Public encyclopedias powered by AI may already be losing editorial control before they flip the switch.
Researchers working with a Nordic public knowledge institution ran design workshops to explore what happens when an encyclopedia adopts an LLM interface — and who actually controls what that system says. Their finding: pretrained models arrive pre-loaded with the values and editorial instincts of their commercial developers, not the institution deploying them. The team built a working LLM-enabled encyclopedia interface and introduced a framework they call "editorial alignment" — a process that treats the institution's editorial standards as a design artifact to be translated into concrete alignment objectives for the underlying model.
The stakes are higher than they look. Public knowledge institutions — libraries, national encyclopedias, civic archives — exist specifically to maintain editorial independence from commercial incentives. If the AI layer those institutions bolt on top is already aligned to OpenAI's or Google's dissemination priorities, the institution's editorial identity becomes decorative. This paper is one of the first to treat AI alignment not as a technical problem to be solved by engineers, but as an ongoing design process that editors themselves should participate in.

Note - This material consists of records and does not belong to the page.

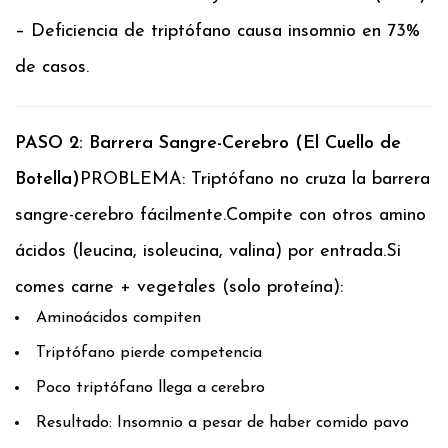
– Deficiencia de triptófano causa insomnio en 73%
de casos.
PASO 2: Barrera Sangre-Cerebro (El Cuello de
Botella)
PROBLEMA: Triptófano no cruza la barrera
sangre-cerebro fácilmente.
Compite con otros amino
ácidos (leucina, isoleucina, valina) por entrada.
Si
comes carne + vegetales (solo proteína):
Aminoácidos compiten
Triptófano pierde competencia
Poco triptófano llega a cerebro
Resultado: Insomnio a pesar de haber comido pavo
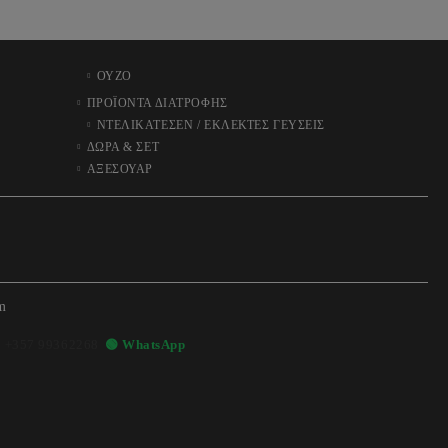
ΟΥΖΟ
ΠΡΟΪΟΝΤΑ ΔΙΑΤΡΟΦΗΣ
ΝΤΕΛΙΚΑΤΕΣΕΝ / ΕΚΛΕΚΤΕΣ ΓΕΥΣΕΙΣ
ΔΩΡΑ & ΣΕΤ
ΑΞΕΣΟΥΑΡ
m

+357 99362268
🟢 WhatsApp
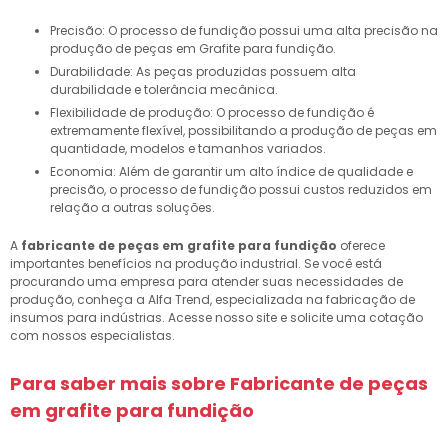
Precisão: O processo de fundição possui uma alta precisão na
produção de peças em Grafite para fundição.
Durabilidade: As peças produzidas possuem alta
durabilidade e tolerância mecânica.
Flexibilidade de produção: O processo de fundição é
extremamente flexível, possibilitando a produção de peças em
quantidade, modelos e tamanhos variados.
Economia: Além de garantir um alto índice de qualidade e
precisão, o processo de fundição possui custos reduzidos em
relação a outras soluções.
A
fabricante de peças em grafite para fundição
oferece
importantes benefícios na produção industrial. Se você está
procurando uma empresa para atender suas necessidades de
produção, conheça a Alfa Trend, especializada na fabricação de
insumos para indústrias. Acesse nosso site e solicite uma cotação
com nossos especialistas.
Para saber mais sobre Fabricante de peças
em grafite para fundição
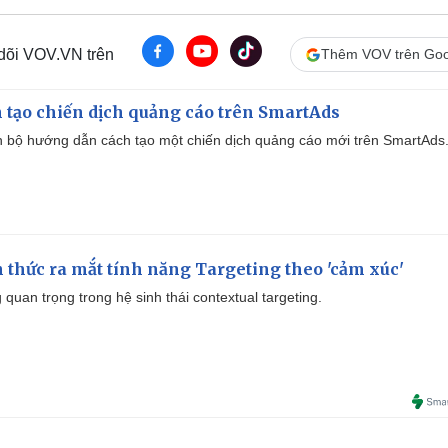
 dõi VOV.VN trên
Thêm VOV trên Goo
 tạo chiến dịch quảng cáo trên SmartAds
 bộ hướng dẫn cách tạo một chiến dịch quảng cáo mới trên SmartAds
thức ra mắt tính năng Targeting theo 'cảm xúc'
quan trọng trong hệ sinh thái contextual targeting.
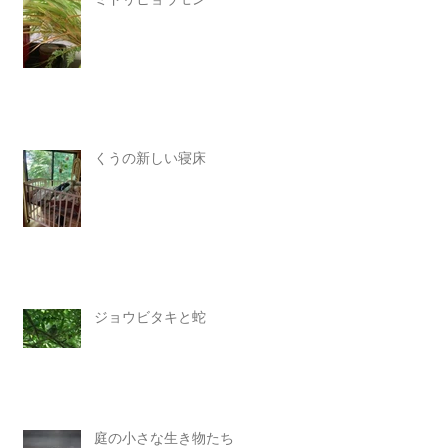
くうの新しい寝床
ジョウビタキと蛇
庭の小さな生き物たち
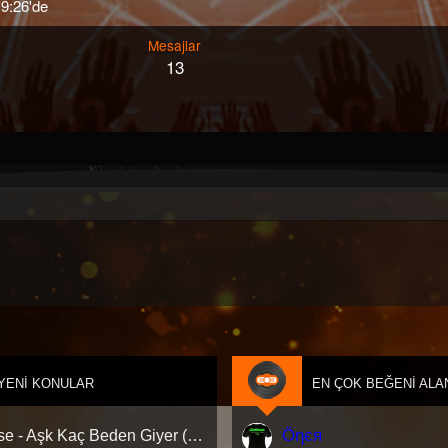
9:26'de
Mesajlar
13
YENI KONULAR
EN ÇOK BEĞENI ALA
Öηєя
Hadise - Aşk Kaç Beden Giyer (Deniz Savaş Remix) [Afro House]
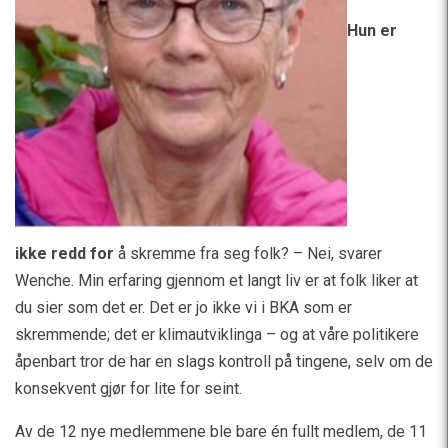
Hun er
ikke redd for
å skremme fra seg folk? – Nei, svarer
Wenche. Min erfaring gjennom et langt liv er at folk liker at
du sier som det er. Det er jo ikke vi i BKA som er
skremmende; det er klimautviklinga – og at våre politikere
åpenbart tror de har en slags kontroll på tingene, selv om de
konsekvent gjør for lite for seint.
Av de 12 nye medlemmene ble bare én fullt medlem, de 11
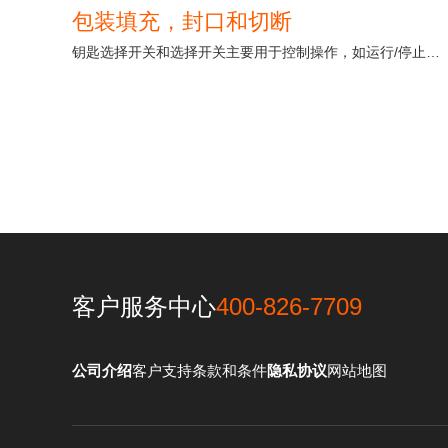
包装填充，封口和切断
钥匙选择开关和选择开关主要用于控制操作，如运行/停止和手动/自动模式。急停开关用于紧急情况下停止设备运转。
客户服务中心
400-826-7709
公司介绍
客户支持
条款和条件
隐私协议
网站地图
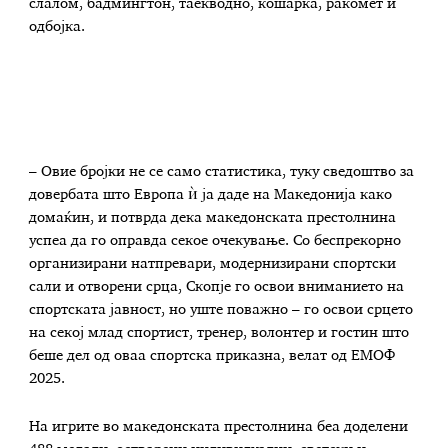
слалом, бадмингтон, таекводно, кошарка, ракомет и
одбојка.
– Овие бројки не се само статистика, туку сведоштво за
довербата што Европа ѝ ја даде на Македонија како
домаќин, и потврда дека македонската престолнина
успеа да го оправда секое очекување. Со беспрекорно
организирани натпревари, модернизирани спортски
сали и отворени срца, Скопје го освои вниманието на
спортската јавност, но уште поважно – го освои срцето
на секој млад спортист, тренер, волонтер и гостин што
беше дел од оваа спортска приказна, велат од ЕМОФ
2025.
На игрите во македонската престолнина беа доделени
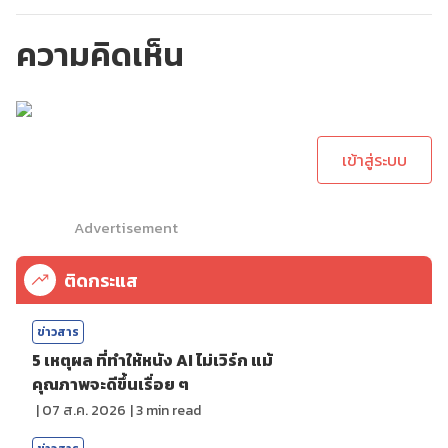
ความคิดเห็น
กรุณาเข้าสู่ระบบเพื่อ
ทำการคอมเม้นต์
เข้าสู่ระบบ
Advertisement
ติดกระแส
ข่าวสาร
5 เหตุผล ที่ทำให้หนัง AI ไม่เวิร์ก แม้
คุณภาพจะดีขึ้นเรื่อย ๆ
|
07 ส.ค. 2026
|
3
min read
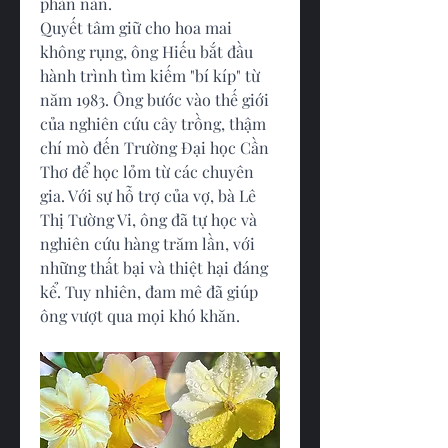
phàn nàn.
Quyết tâm giữ cho hoa mai 
không rụng, ông Hiếu bắt đầu 
hành trình tìm kiếm "bí kíp" từ 
năm 1983. Ông bước vào thế giới 
của nghiên cứu cây trồng, thậm 
chí mò đến Trường Đại học Cần 
Thơ để học lỏm từ các chuyên 
gia. Với sự hỗ trợ của vợ, bà Lê 
Thị Tường Vi, ông đã tự học và 
nghiên cứu hàng trăm lần, với 
những thất bại và thiệt hại đáng 
kể. Tuy nhiên, đam mê đã giúp 
ông vượt qua mọi khó khăn.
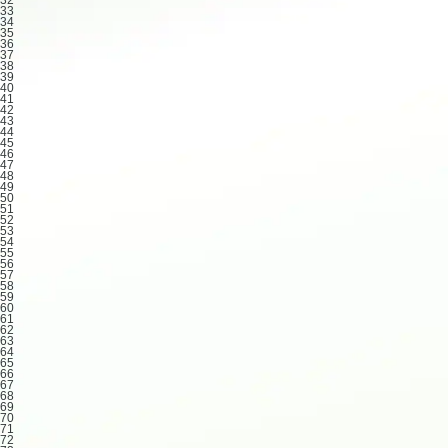
33
34
35
36
37
38
39
40
41
42
43
44
45
46
47
48
49
50
51
52
53
54
55
56
57
58
59
60
61
62
63
64
65
66
67
68
69
70
71
72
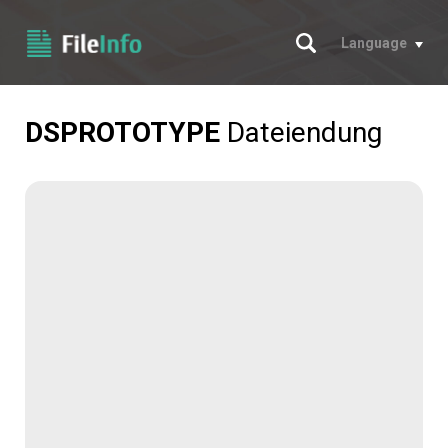
Suche
Language
DSPROTOTYPE
Dateiendung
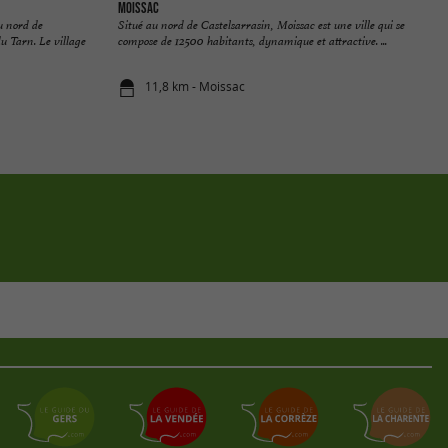
Moissac
u nord de
Situé au nord de Castelsarrasin, Moissac est une ville qui se
u Tarn. Le village
compose de 12500 habitants, dynamique et attractive. ...
11,8 km - Moissac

The practical gap is still wide. Design workshops are a long way from a deployable standard that any encyclopedia can adopt, and the paper focuses on a single institution in a specific regulatory context. Still, as governments and cultural bodies race to deploy AI-assisted knowledge tools, the question of whose editorial values get embedded — and whether non-commercial institutions get any say — deserves more attention than it is currently getting.